[Source data]
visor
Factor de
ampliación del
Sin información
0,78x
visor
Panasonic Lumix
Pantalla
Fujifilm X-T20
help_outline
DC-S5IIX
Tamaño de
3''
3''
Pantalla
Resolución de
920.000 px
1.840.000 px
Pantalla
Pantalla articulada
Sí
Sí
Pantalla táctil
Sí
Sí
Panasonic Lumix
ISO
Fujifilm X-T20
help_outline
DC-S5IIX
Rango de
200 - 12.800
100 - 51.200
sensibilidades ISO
...
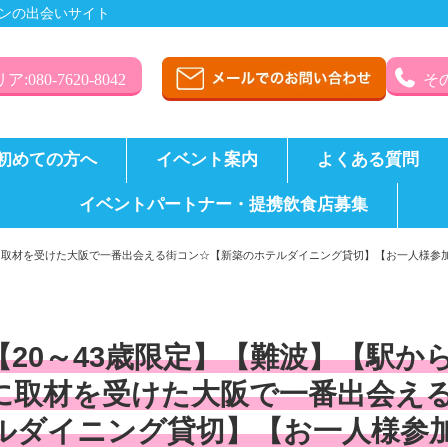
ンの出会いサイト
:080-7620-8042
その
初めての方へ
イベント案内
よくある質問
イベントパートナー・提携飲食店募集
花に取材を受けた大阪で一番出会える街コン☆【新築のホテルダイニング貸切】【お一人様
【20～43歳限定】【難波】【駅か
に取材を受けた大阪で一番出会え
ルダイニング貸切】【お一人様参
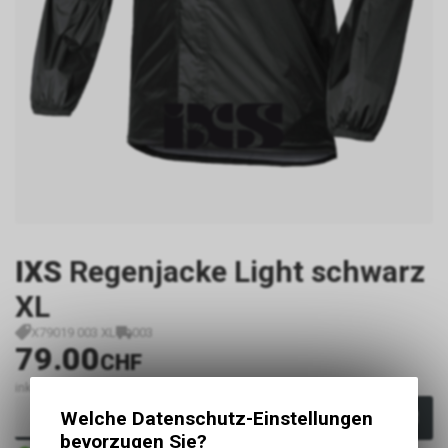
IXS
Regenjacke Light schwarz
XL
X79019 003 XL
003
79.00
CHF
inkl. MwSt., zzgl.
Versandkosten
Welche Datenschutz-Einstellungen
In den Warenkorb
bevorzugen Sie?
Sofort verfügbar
--
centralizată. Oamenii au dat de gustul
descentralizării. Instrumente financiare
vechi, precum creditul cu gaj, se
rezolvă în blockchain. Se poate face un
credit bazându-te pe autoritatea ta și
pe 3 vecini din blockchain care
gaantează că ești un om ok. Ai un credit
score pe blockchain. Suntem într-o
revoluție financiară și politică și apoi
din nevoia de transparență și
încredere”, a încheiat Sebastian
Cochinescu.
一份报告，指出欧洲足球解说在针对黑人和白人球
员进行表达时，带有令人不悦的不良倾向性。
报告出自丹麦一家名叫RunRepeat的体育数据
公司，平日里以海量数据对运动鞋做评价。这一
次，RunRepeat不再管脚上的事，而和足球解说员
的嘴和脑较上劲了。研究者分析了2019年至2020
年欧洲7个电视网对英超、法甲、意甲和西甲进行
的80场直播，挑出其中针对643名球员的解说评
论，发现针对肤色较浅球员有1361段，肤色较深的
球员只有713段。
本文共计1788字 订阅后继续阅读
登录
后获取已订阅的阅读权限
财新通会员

* WHAT THE EXERCISE ASKS *
What are the lines, exactly as written above, from the line with "credit bazându-te pe autoritatea ta și" to the line with "年欧洲7个电视网对英超、法甲、意甲和西甲进行", both included? Output only those.

* REPLY *
credit bazându-te pe autoritatea ta și
pe 3 vecini din blockchain care
gaantează că ești un om ok. Ai un credit
score pe blockchain. Suntem într-o
revoluție financiară și politică și apoi
din nevoia de transparență și
încredere”, a încheiat Sebastian
Cochinescu.
一份报告，指出欧洲足球解说在针对黑人和白人球
员进行表达时，带有令人不悦的不良倾向性。
报告出自丹麦一家名叫RunRepeat的体育数据
公司，平日里以海量数据对运动鞋做评价。这一
次，RunRepeat不再管脚上的事，而和足球解说员
的嘴和脑较上劲了。研究者分析了2019年至2020
年欧洲7个电视网对英超、法甲、意甲和西甲进行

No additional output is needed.